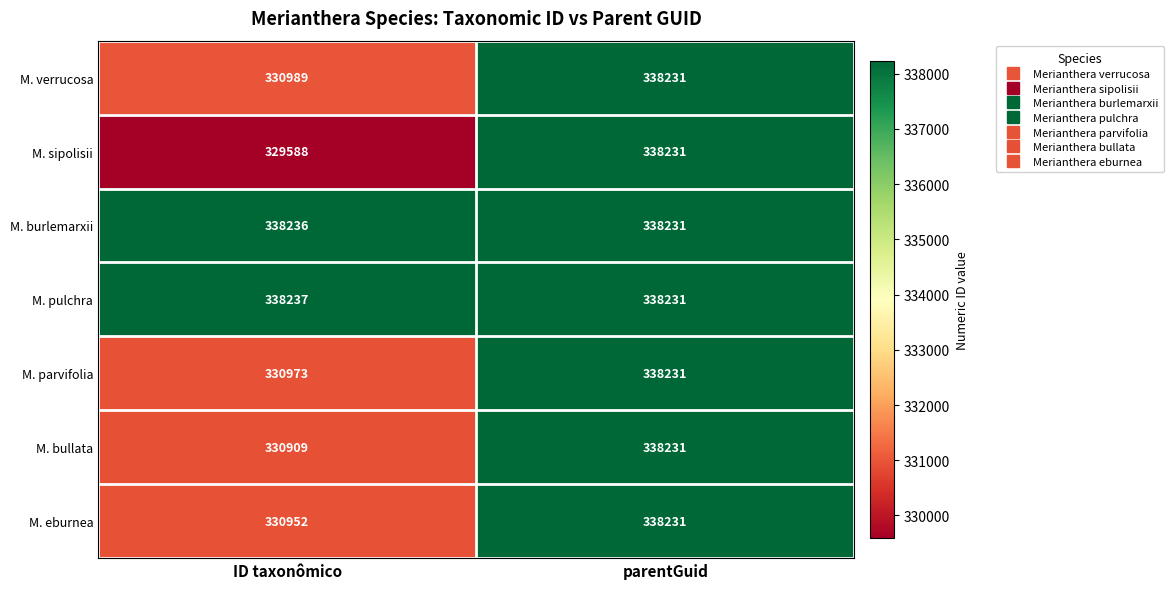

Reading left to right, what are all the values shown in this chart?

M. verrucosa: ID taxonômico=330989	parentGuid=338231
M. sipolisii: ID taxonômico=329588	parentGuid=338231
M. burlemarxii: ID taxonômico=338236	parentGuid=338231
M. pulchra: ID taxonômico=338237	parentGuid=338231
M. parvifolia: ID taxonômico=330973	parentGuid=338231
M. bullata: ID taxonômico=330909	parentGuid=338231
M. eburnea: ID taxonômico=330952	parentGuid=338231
━━━━
Reproduce all of the data above with "parentGuid" replaced by "parentID" wherever it occurs, leaving everything else unchanged. Omit the picture from your answer.

Solution below:
Reading left to right, what are all the values shown in this chart?

M. verrucosa: ID taxonômico=330989	parentID=338231
M. sipolisii: ID taxonômico=329588	parentID=338231
M. burlemarxii: ID taxonômico=338236	parentID=338231
M. pulchra: ID taxonômico=338237	parentID=338231
M. parvifolia: ID taxonômico=330973	parentID=338231
M. bullata: ID taxonômico=330909	parentID=338231
M. eburnea: ID taxonômico=330952	parentID=338231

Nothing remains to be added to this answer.